Wits’ AI-enabled solution helps retailers better understand mall patrons’ behaviour

18th February 2022 By: Schalk Burger - Creamer Media Senior Deputy Editor

University of the Witwatersrand (Wits) innovators have developed a WiFi-based solution for managing and monitoring foot count, physical distancing and consumer behaviour in shopping malls.

The solution uses artificial intelligence (AI) to allow retail managers to make future predictions, improve security and deliver intelligence about shopper behaviour to stores.

The inventor of the solution, Dominique Adams, has been awarded R100 000 worth of support from commercialisation company Wits Enterprise towards further developing the innovation.

Development of the WiFi-based, AI-enabled solution began in 2020, shortly after the Covid-19 pandemic emerged in South Africa, triggering the concept for the physical distancing tracking tool.
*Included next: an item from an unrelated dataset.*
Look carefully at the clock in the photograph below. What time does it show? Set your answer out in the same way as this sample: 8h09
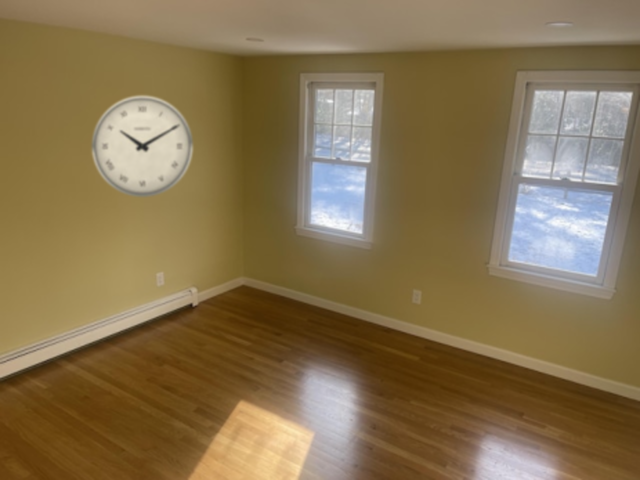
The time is 10h10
“Our innovation stemmed from an existing product for WiFi signals to monitor physical distancing in public spaces. We engaged with stakeholders in the retail space to determine whether there was a need for a solution that, with the application of AI technology, would give them valuable insights into consumer behaviour and help them make predictions,” Adams explains.

“Combining WiFi technology with AI allows mall managers using our tool to monitor the complex behaviour of people in real time, as well as predict their future behaviour. This gives stores data-based intelligence, while providing mall management teams with an additional tool for enhancing security.

“Our tool also allows shopping malls to monetise the deployment of WiFi and, importantly, obtain intelligent foot count and other data for strategic planning and evidence-based decision-making.”

Adams says mall managers can measure the overall popularity of stores and see the length of time a shopper spends at a particular store. The data gathered from these measurements are valuable for establishing shopper behaviour and for informed decision-making and planning.

In developing the tool from scratch, the DataConvergance team, consisting of data scientists and AI specialists Xifeng Ruan, Kentaro Hyashi, Finn Stevenson and Benjamin Lieberman, under the leadership of Wits School of Physics’ Professor Bruce Mellado, had to learn how to harness the large amount of data available from WiFi systems, as well as solve challenges around WiFi signals bouncing off walls, the distortion of positioning of people and the complexity of terrains.

“Given the small number of businesses contemplating or already adopting AI, there is a huge opportunity for this solution to be successful in the retail environment. If the solution is successfully implemented, DataConvergence could be a trailblazer in the deployment of AI in the retail sector,” Mellado says.

“The solution will enhance data collection by exploiting and deriving greater benefits from the WiFi availability in malls. This approach enlarges the scope of information available to management and planners to monetise their investment in WiFi as well as optimise in-store strategy development,” Wits Enterprise innovation support manager Dineo Masokoane says.

The next steps for the team are to refine the prototype for the retail environment and develop a pilot in a real retail environment before full and large-scale deployment in shopping malls, Adams says.